● **Task objective**
Below are some records. Set down exactly the line holding "- framed print [494,213,608,351]" and every later line through the end, omitting the pictures.
Content starts
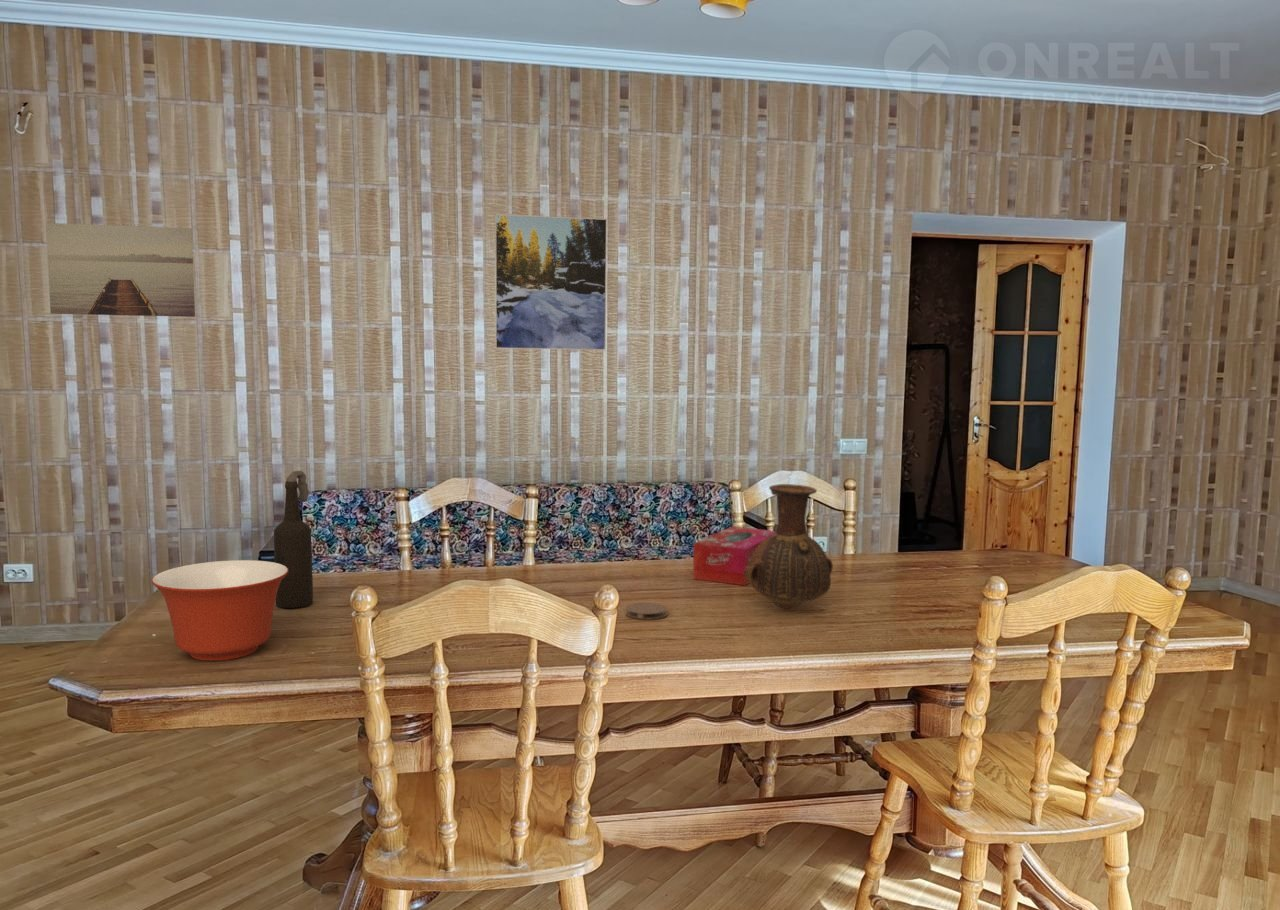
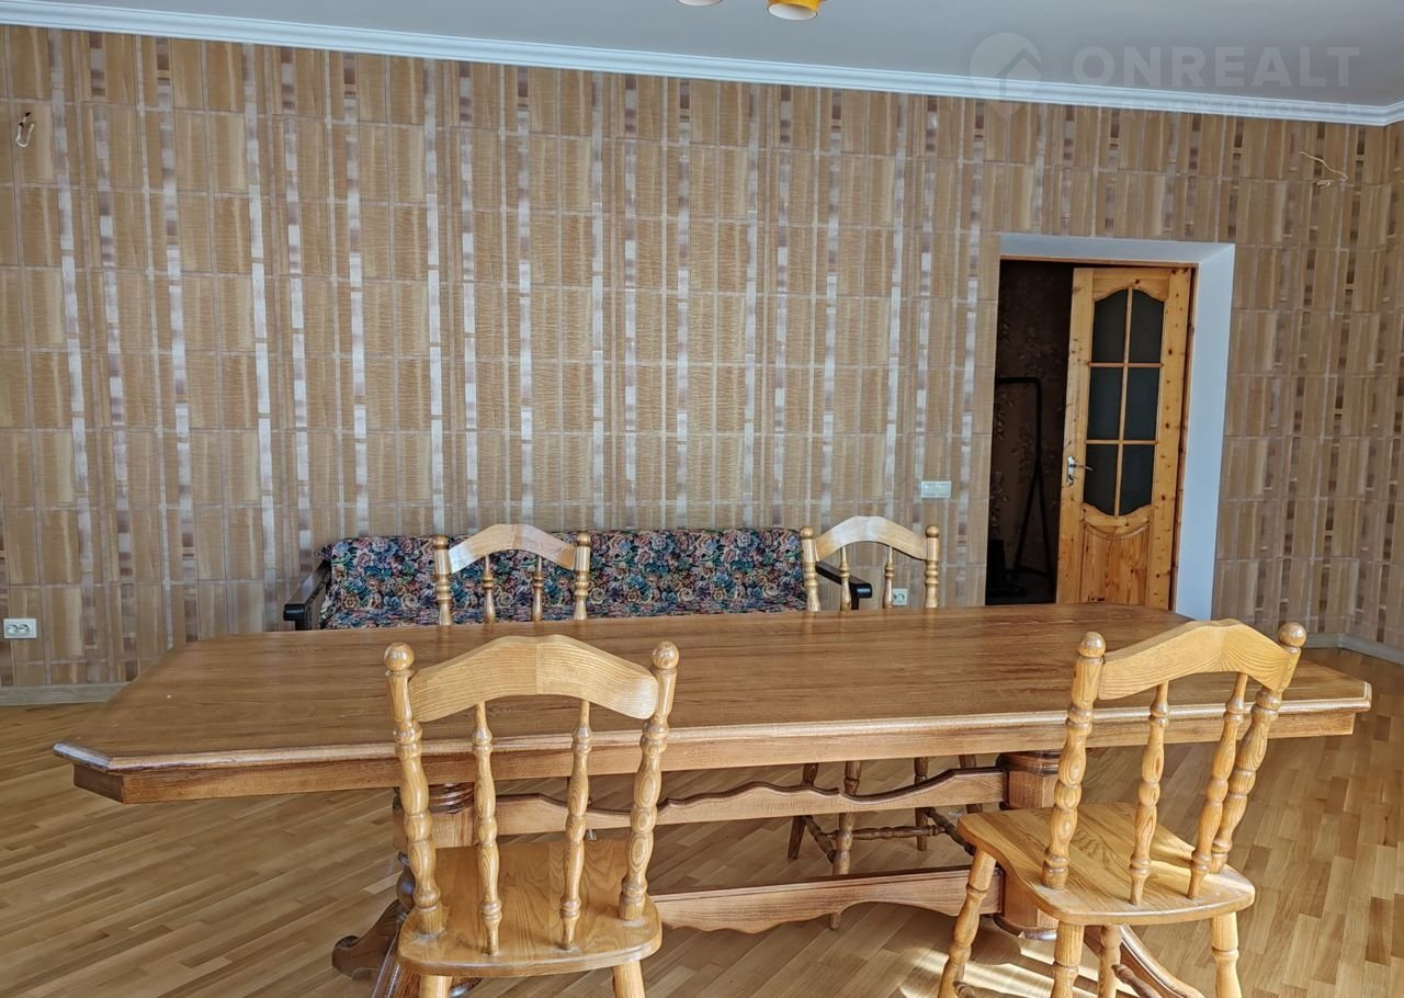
- wall art [45,222,196,318]
- mixing bowl [151,559,288,662]
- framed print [494,213,608,351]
- tissue box [692,526,776,586]
- coaster [625,601,669,620]
- vase [744,483,834,609]
- bottle [273,470,314,609]
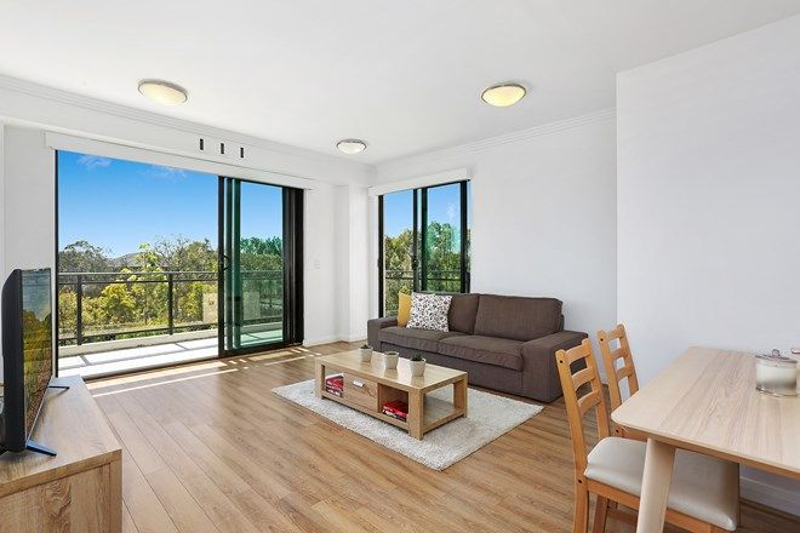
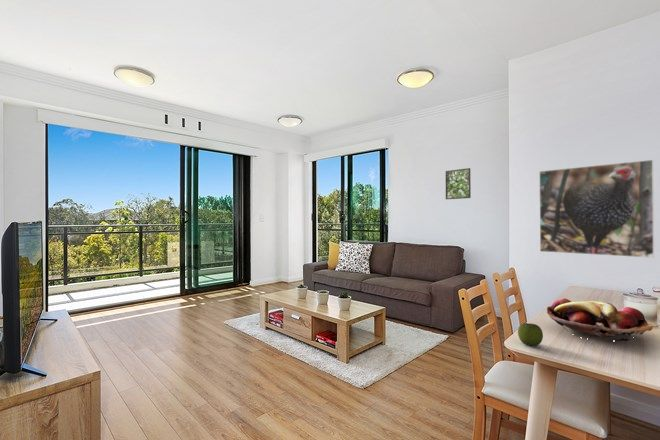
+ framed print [444,167,472,200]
+ fruit basket [546,297,654,342]
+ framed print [538,159,655,259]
+ apple [517,322,544,347]
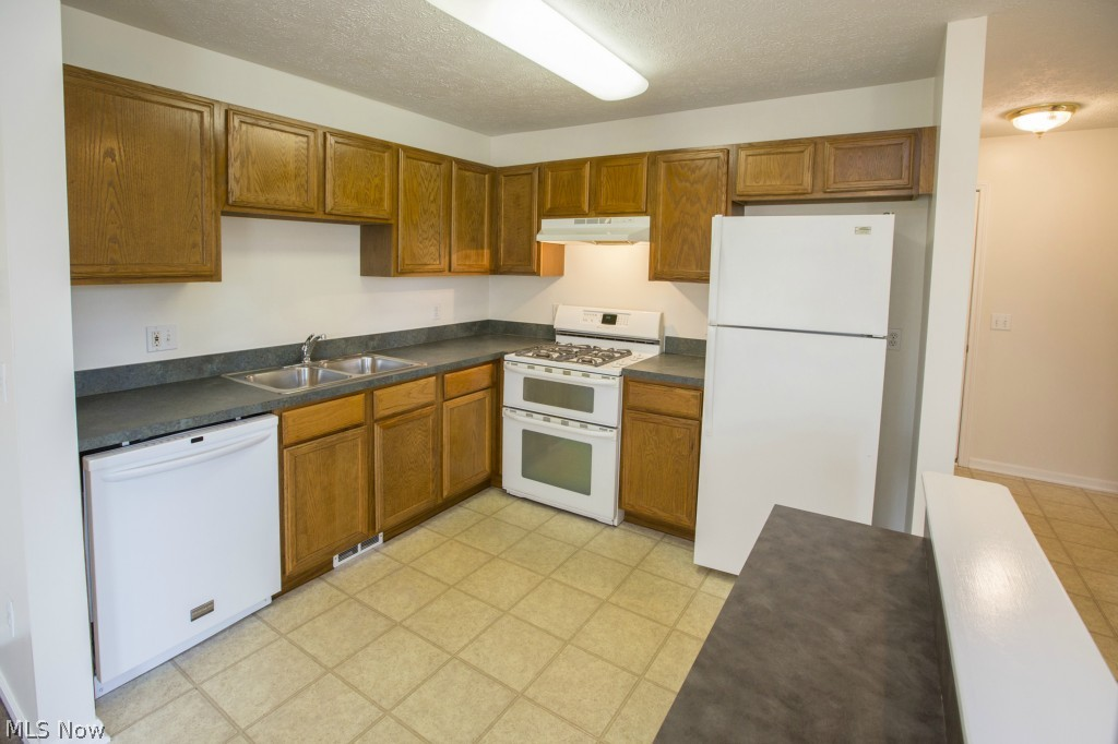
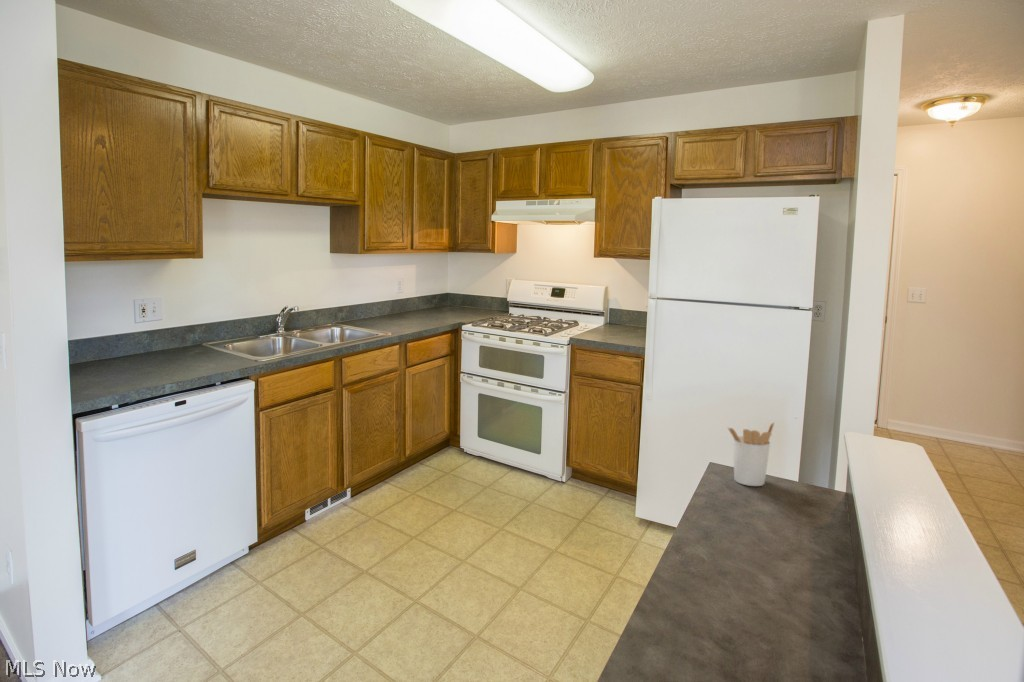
+ utensil holder [727,421,775,487]
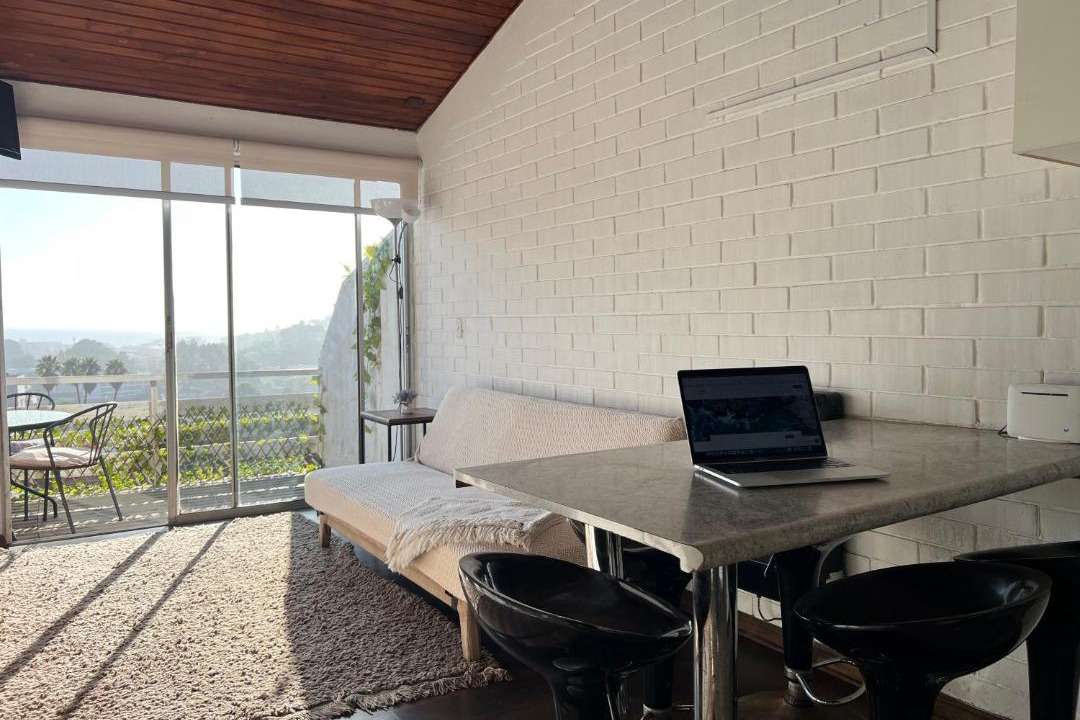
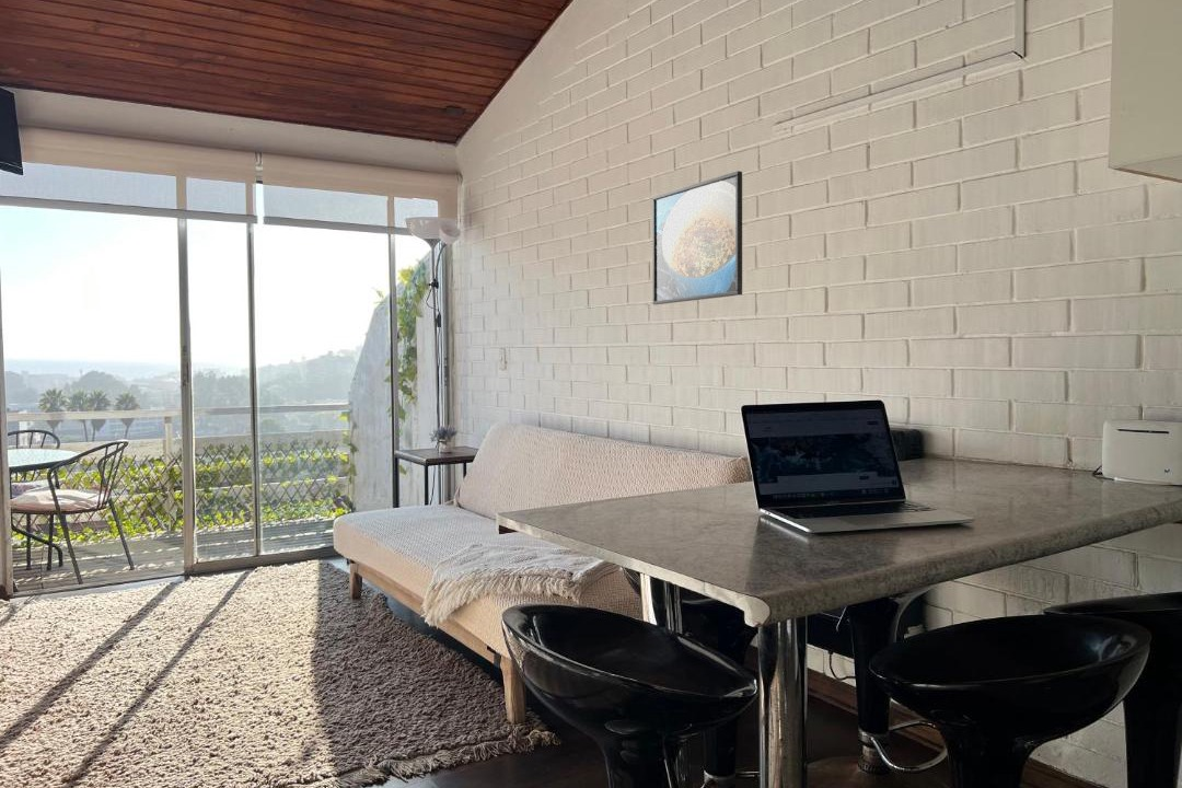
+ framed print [651,170,743,306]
Content ends
● **Response to this exercise**
- framed print [494,213,608,351]
- tissue box [692,526,776,586]
- coaster [625,601,669,620]
- vase [744,483,834,609]
- bottle [273,470,314,609]
+ framed print [444,167,472,200]
+ fruit basket [546,297,654,342]
+ framed print [538,159,655,259]
+ apple [517,322,544,347]
+ utensil holder [727,421,775,487]
+ framed print [651,170,743,306]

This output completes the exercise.